MIAMI SOCIAL follows the lives of seven friends who consider themelves to be part of Miami's "it crowd.." There's mortgage broker George Branch, his ex-wife/best friend Sorah Daiha, fashion photographer Maria Lankina, and VIP party planner (and former Big Brother star) Hardy Hill. Freelance editor Michael Cohen, former Apprentice cast member Katrina Campins, and fashion producer Ariel Stein round out the group. From helping each other with relationship issues to competing for a reputation as Miami's hottest young professionals, their lives endlessly intertwine as they work and play throughout the city's South Beach area.

Is it any good?

Miami Social offers little more than a voyeuristic opportunity to watch narcissistic, self-absorbed young adults talk about themselves and each other. Like most reality shows of this kind, dating and relationship issues are front and center. But some of the cast members' banter about their own looks -- and the looks and style of others -- is so superficial and obnoxious that you have to wonder whether it's being staged for the cameras.

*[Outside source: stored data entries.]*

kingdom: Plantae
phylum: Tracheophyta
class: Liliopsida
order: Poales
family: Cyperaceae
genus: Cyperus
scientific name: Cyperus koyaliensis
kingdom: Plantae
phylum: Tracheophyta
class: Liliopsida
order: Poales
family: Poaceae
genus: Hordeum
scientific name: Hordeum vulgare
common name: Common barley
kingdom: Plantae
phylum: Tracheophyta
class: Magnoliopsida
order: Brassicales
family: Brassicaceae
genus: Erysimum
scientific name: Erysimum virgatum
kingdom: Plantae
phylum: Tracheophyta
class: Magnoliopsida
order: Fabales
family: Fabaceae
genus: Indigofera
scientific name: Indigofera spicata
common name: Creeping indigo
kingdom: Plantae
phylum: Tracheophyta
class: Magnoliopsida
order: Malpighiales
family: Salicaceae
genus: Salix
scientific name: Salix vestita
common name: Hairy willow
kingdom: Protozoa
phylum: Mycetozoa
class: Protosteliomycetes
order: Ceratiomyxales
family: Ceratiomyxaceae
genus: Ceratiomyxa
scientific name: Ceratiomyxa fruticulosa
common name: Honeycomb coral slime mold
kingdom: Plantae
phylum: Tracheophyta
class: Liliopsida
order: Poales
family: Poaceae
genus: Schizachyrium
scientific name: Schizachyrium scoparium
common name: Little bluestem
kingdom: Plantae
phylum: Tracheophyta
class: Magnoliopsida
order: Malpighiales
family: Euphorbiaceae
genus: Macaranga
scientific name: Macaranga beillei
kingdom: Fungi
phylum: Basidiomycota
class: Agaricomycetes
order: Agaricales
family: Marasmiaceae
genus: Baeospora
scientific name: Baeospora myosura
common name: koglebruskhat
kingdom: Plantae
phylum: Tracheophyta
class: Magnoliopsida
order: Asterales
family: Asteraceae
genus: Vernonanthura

While some viewers may find the cast's self-importance and conceit morbidly fascinating (if not exactly entertaining), overall the show is pretty boring. You may find yourself wondering whether this is what the cast of The Hills or NYC Prep is going to look, act, and sound like 10 years down the road. Bottom line? These folks may be part of Miami's social center, but as far as good entertainment goes, this show misses the mark by a mile.

Talk to your kids about ...

  • Families can talk about the real-life consequences of the kind of behavior that's frequently depicted on reality shows -- like drinking and casual sex. Do you think some reality show stars act so outrageously just because the cameras are there? Or are they really just being themselves?

  • Famlies can also discuss what it would be like to live and work in an environment like the one on the show. Do you think "scenes" like this are as posh and glamorous as the media sometimes suggest?